I'll leave you with a nice sunset.

 My intention is not to drum up sales (honestly), but if you are interested in purchasing cards, Email us at 
All Photographs by Nancy A. Fredrickson,
 except Always carry a full load, Long barn, and Never too young.

Monday, July 12, 2010

Cool off with a ground blizzard

We arrive early on Sunday, February 14, 2010, to perform a one-hour show for the annual meeting of the Stevens County Historical Society at their new Museum in Morris, MN.  After we locate the new Stevens County Museum, we decide we have time for a little trip down memory lane to view the place where we farmed for 5 years during my first teaching job.  As we head northwest out of Morris, Nancy says, "The sun may be shining, but in the open spaces this wind creates a ground blizzard, and we may not be able to see the farm, let alone take a picture."
 We turn west off the highway onto a gravel road and I say, "I'm wishing we had just stayed in town where there is no blowing snow. People living in Morris will come to the meeting, but I'll bet this weather will keep people in their houses if they live in the country."
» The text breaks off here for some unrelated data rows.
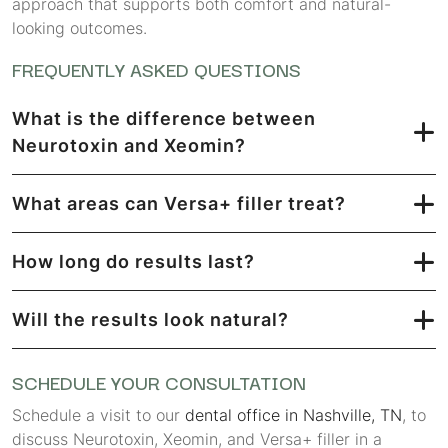
approach that supports both comfort and natural-
looking outcomes.
FREQUENTLY ASKED QUESTIONS
What is the difference between
Neurotoxin and Xeomin?
What areas can Versa+ filler treat?
How long do results last?
Will the results look natural?
SCHEDULE YOUR CONSULTATION
Schedule a visit to our
dental office in Nashville, TN
, to
discuss Neurotoxin, Xeomin, and Versa+ filler in a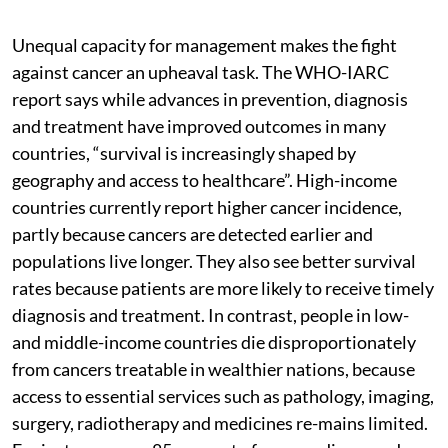
Unequal capacity for management makes the fight
against cancer an upheaval task. The WHO-IARC
report says while advances in prevention, diagnosis
and treatment have improved outcomes in many
countries, “survival is increasingly shaped by
geography and access to healthcare”. High-income
countries currently report higher cancer incidence,
partly because cancers are detected earlier and
populations live longer. They also see better survival
rates because patients are more likely to receive timely
diagnosis and treatment. In contrast, people in low-
and middle-income countries die disproportionately
from cancers treatable in wealthier nations, because
access to essential services such as pathology, imaging,
surgery, radiotherapy and medicines re-mains limited.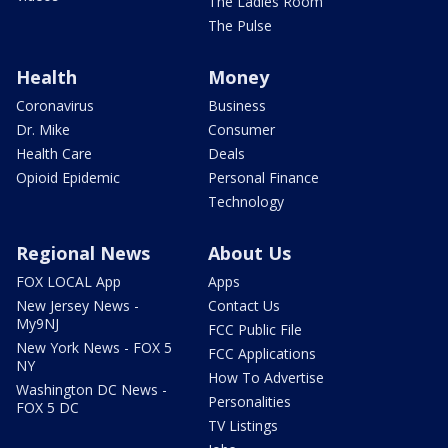
The Ladies Room
The Pulse
Health
Money
Coronavirus
Business
Dr. Mike
Consumer
Health Care
Deals
Opioid Epidemic
Personal Finance
Technology
Regional News
About Us
FOX LOCAL App
Apps
New Jersey News -
Contact Us
My9NJ
FCC Public File
New York News - FOX 5
FCC Applications
NY
How To Advertise
Washington DC News -
Personalities
FOX 5 DC
TV Listings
We approach the farm and for a moment our trip is worth the risk. The wind is quiet south of the tall wind break.
"Look at how the trees we planted have grown!" Nancy remarks.
"You could see over the tops of the tiny trees from the road to the house when we sold it in 1978," I add.

As we head west we take another parting shot at the farmstead where we once worked raising cattle, hogs and grain.
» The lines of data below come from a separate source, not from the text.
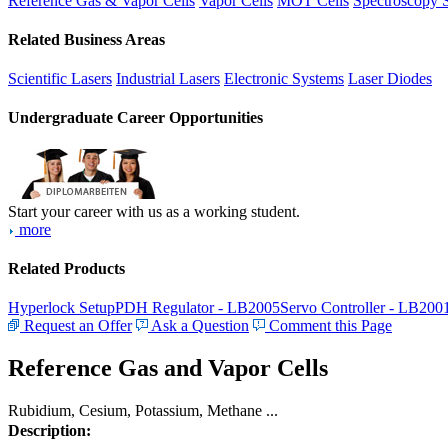
Reference Gas & Vapor Cells
Vapor Cells
MOT Cells
Spectroscopy 
Related Business Areas
Scientific Lasers
Industrial Lasers
Electronic Systems
Laser Diodes
Undergraduate Career Opportunities
Start your career with us as a working student.
more
Related Products
Hyperlock Setup
PDH Regulator - LB2005
Servo Controller - LB200
Request an Offer
Ask a Question
Comment this Page
Reference Gas and Vapor Cells
Rubidium, Cesium, Potassium, Methane ...
Description: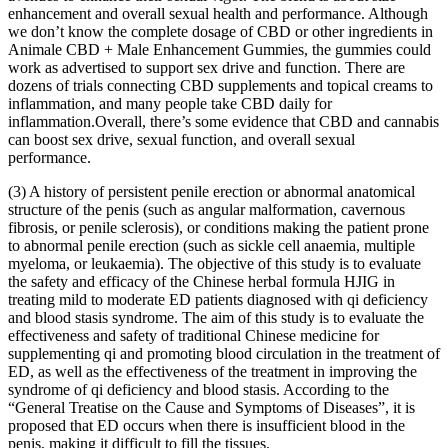
enhancement and overall sexual health and performance. Although
we don’t know the complete dosage of CBD or other ingredients in
Animale CBD + Male Enhancement Gummies, the gummies could
work as advertised to support sex drive and function. There are
dozens of trials connecting CBD supplements and topical creams to
inflammation, and many people take CBD daily for
inflammation.Overall, there’s some evidence that CBD and cannabis
can boost sex drive, sexual function, and overall sexual
performance.
(3) A history of persistent penile erection or abnormal anatomical
structure of the penis (such as angular malformation, cavernous
fibrosis, or penile sclerosis), or conditions making the patient prone
to abnormal penile erection (such as sickle cell anaemia, multiple
myeloma, or leukaemia). The objective of this study is to evaluate
the safety and efficacy of the Chinese herbal formula HJIG in
treating mild to moderate ED patients diagnosed with qi deficiency
and blood stasis syndrome. The aim of this study is to evaluate the
effectiveness and safety of traditional Chinese medicine for
supplementing qi and promoting blood circulation in the treatment of
ED, as well as the effectiveness of the treatment in improving the
syndrome of qi deficiency and blood stasis. According to the
“General Treatise on the Cause and Symptoms of Diseases”, it is
proposed that ED occurs when there is insufficient blood in the
penis, making it difficult to fill the tissues.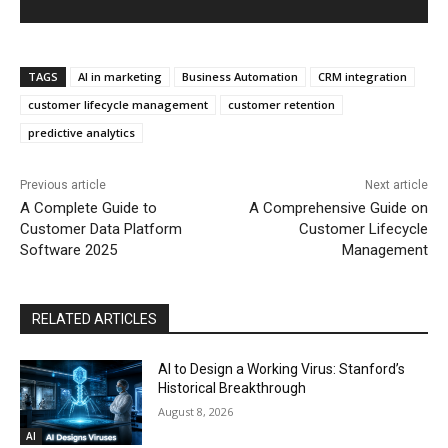
TAGS
AI in marketing
Business Automation
CRM integration
customer lifecycle management
customer retention
predictive analytics
Previous article
Next article
A Complete Guide to
A Comprehensive Guide on
Customer Data Platform
Customer Lifecycle
Software 2025
Management
RELATED ARTICLES
AI to Design a Working Virus: Stanford’s
Historical Breakthrough
August 8, 2026
AI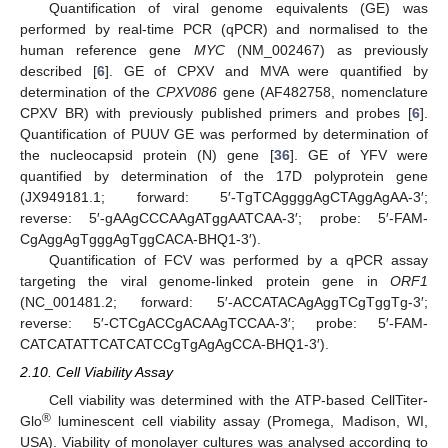
Quantification of viral genome equivalents (GE) was
performed by real-time PCR (qPCR) and normalised to the
human reference gene
MYC
(NM_002467) as previously
described [
6
]. GE of CPXV and MVA were quantified by
determination of the
CPXV086
gene (AF482758, nomenclature
CPXV BR) with previously published primers and probes [
6
].
Quantification of PUUV GE was performed by determination of
the nucleocapsid protein (N) gene [
36
]. GE of YFV were
quantified by determination of the 17D polyprotein gene
(JX949181.1; forward: 5′-TgTCAggggAgCTAggAgAA-3′;
reverse: 5′-gAAgCCCAAgATggAATCAA-3′; probe: 5′-FAM-
CgAggAgTgggAgTggCACA-BHQ1-3′).
Quantification of FCV was performed by a qPCR assay
targeting the viral genome-linked protein gene in
ORF1
(NC_001481.2; forward: 5′-ACCATACAgAggTCgTggTg-3′;
reverse: 5′-CTCgACCgACAAgTCCAA-3′; probe: 5′-FAM-
CATCATATTCATCATCCgTgAgAgCCA-BHQ1-3′).
2.10. Cell Viability Assay
Cell viability was determined with the ATP-based CellTiter-
®
Glo
luminescent cell viability assay (Promega, Madison, WI,
USA). Viability of monolayer cultures was analysed according to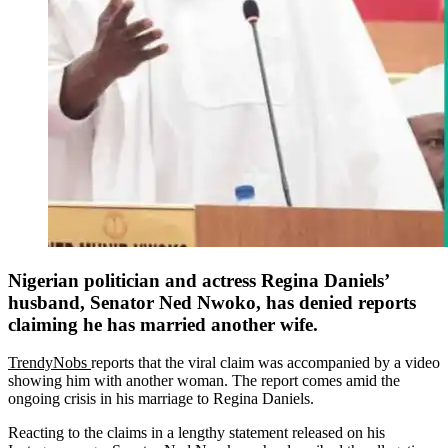
Nigerian politician and actress Regina Daniels’
husband, Senator Ned Nwoko, has denied reports
claiming he has married another wife.
TrendyNobs
reports that the viral claim was accompanied by a video
showing him with another woman. The report comes amid the
ongoing crisis in his marriage to Regina Daniels.
Reacting to the claims in a lengthy statement released on his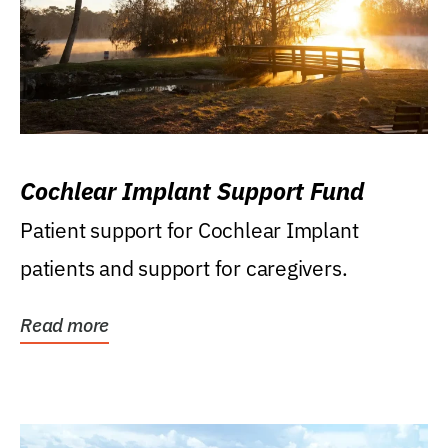
Cochlear Implant Support Fund
Patient support for Cochlear Implant
patients and support for caregivers.
Read more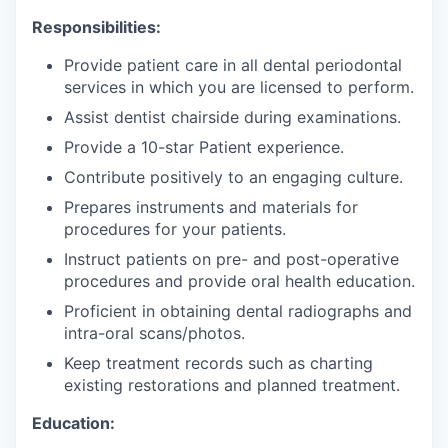
Responsibilities:
Provide patient care in all dental periodontal
services in which you are licensed to perform.
Assist dentist chairside during examinations.
Provide a 10-star Patient experience.
Contribute positively to an engaging culture.
Prepares instruments and materials for
procedures for your patients.
Instruct patients on pre- and post-operative
procedures and provide oral health education.
Proficient in obtaining dental radiographs and
intra-oral scans/photos.
Keep treatment records such as charting
existing restorations and planned treatment.
Education:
Then we turn south toward Alberta, the town where I taught high school English from 1973-1978. The ground blizzard is worse. "Let's not go the extra 12 miles round trip to Chokio," I suggest. "Let's just get back to Morris as soon as possible."

The wind blows only lightly in Alberta so we take a  picture of the old school, which is no longer used as a high school, and the town hall, where I directed several of the high school plays.
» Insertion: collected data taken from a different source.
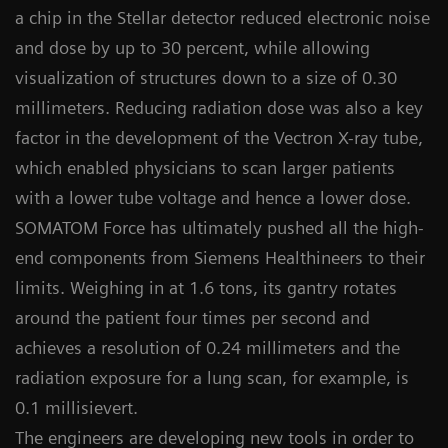
a chip in the Stellar detector reduced electronic noise
and dose by up to 30 percent, while allowing
visualization of structures down to a size of 0.30
millimeters. Reducing radiation dose was also a key
factor in the development of the Vectron X-ray tube,
which enabled physicians to scan larger patients
with a lower tube voltage and hence a lower dose.
SOMATOM Force has ultimately pushed all the high-
end components from Siemens Healthineers to their
limits. Weighing in at 1.6 tons, its gantry rotates
around the patient four times per second and
achieves a resolution of 0.24 millimeters and the
radiation exposure for a lung scan, for example, is
0.1 millisievert.
The engineers are developing new tools in order to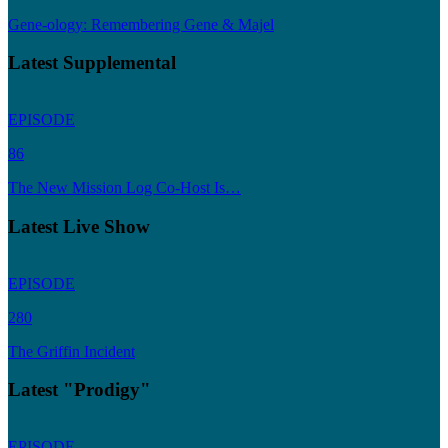
Gene-ology: Remembering Gene & Majel
Latest Supplemental
EPISODE
86
The New Mission Log Co-Host Is…
Latest Live Show
EPISODE
280
The Griffin Incident
Latest "Prodigy"
EPISODE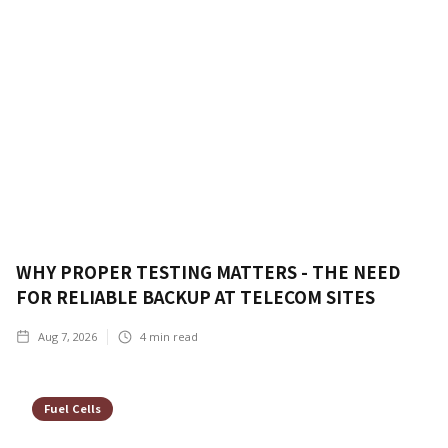
WHY PROPER TESTING MATTERS - THE NEED
FOR RELIABLE BACKUP AT TELECOM SITES
Aug 7, 2026
4
min read
Fuel Cells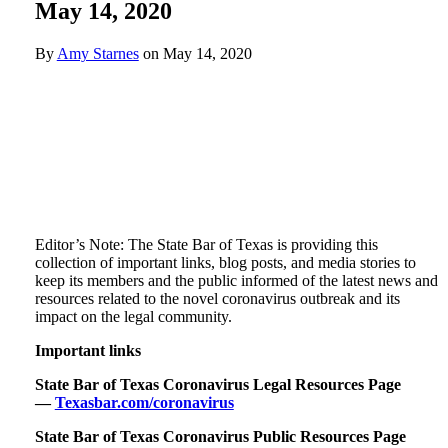
May 14, 2020
By
Amy Starnes
on
May 14, 2020
Editor’s Note: The State Bar of Texas is providing this
collection of important links, blog posts, and media stories to
keep its members and the public informed of the latest news and
resources related to the novel coronavirus outbreak and its
impact on the legal community.
Important links
State Bar of Texas Coronavirus Legal Resources Page
—
Texasbar.com/coronavirus
State Bar of Texas Coronavirus Public Resources Page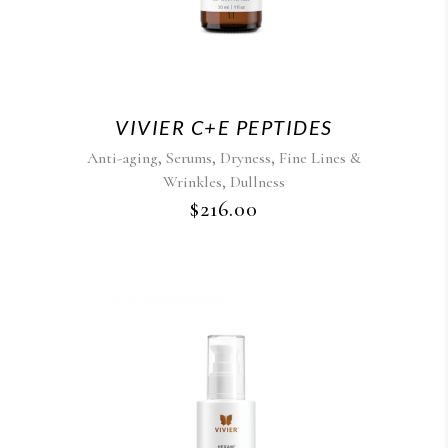
VIVIER C+E PEPTIDES
,
,
,
Anti-aging
Serums
Dryness
Fine Lines &
,
Wrinkles
Dullness
$
216.00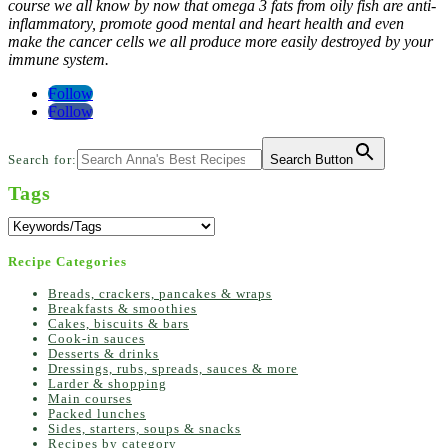
course we all know by now that omega 3 fats from oily fish are anti-
inflammatory, promote good mental and heart health and even
make the cancer cells we all produce more easily destroyed by your
immune system.
Follow
Follow
Search for:
Search Button
Tags
Recipe Categories
Breads, crackers, pancakes & wraps
Breakfasts & smoothies
Cakes, biscuits & bars
Cook-in sauces
Desserts & drinks
Dressings, rubs, spreads, sauces & more
Larder & shopping
Main courses
Packed lunches
Sides, starters, soups & snacks
Recipes by category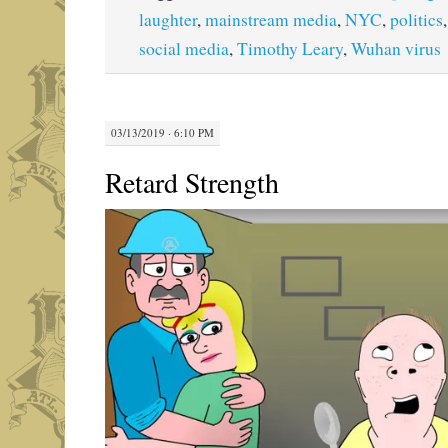
laughter
,
mainstream media
,
NYC
,
politics
social media
,
Timothy Leary
,
Wuhan virus
03/13/2019 · 6:10 PM
Retard Strength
Since the high school drama organization was the exclusive occupant of the town hall, we were free to change the stage and seating to suit the play. I very much enjoyed directing and assisting with plays at the facility, and the kids, of course, were great.

We unload at the new museum, which has an elevator to the second floor. We set up our equipment to the wonderful odor of roast beef, potatoes, and carrots cooking in a crock pot. Randee Hokanson, the Museum's  Director and Exhibit Designer who organized the event, invites us to feast with them before the show. After inhaling those great cooking smells for half an hour, Nancy and I agree immediately.

The new addition to the museum blends perfectly with the old charm of the original museum while providing a beautiful modern space with all the appropriate conveniences. Before dinner, we explore the museum's exhibits that cover a wide range of tools and clothing used by the hard-working men and women of the prairie farm country.

The dinner is a sit-down affair with a nice table cloth, but the members, treat us  like a couple of their own and Nancy and I enjoy the food and conversation as we witness a good deal of good-natured kidding among the members.
I soon discover members include college professors from  the U of M in Morris, agriculture college graduates, and farmers and merchants from the area. I decide it is a pretty distinguished audience and vow to do my best to entertain them.
As you can see, though, they are a kindly audience, who treat me with great warmth despite the nasty cold outside.
As people finish eating the annual meeting begins, which lasts about half an hour. Then they introduce me.

I show pictures of the past during my introduction and prologue; I show illustrations from my books as I recite my stories; and I answer a few questions after the show.

The weather tries to hurry our departure, but we gladly stay to chat with people, sell a few books, and snap a few pictures of people who worked hard to organize the event.

After swapping stories about the present and past, we reluctantly pack up and prepare to leave. Everyone wishes us a safe trip home as we say goodbye.
As we drive east towards hilly country, the wind blows less snow. We enjoy a safe trip home. Round-trip distance: 383 miles.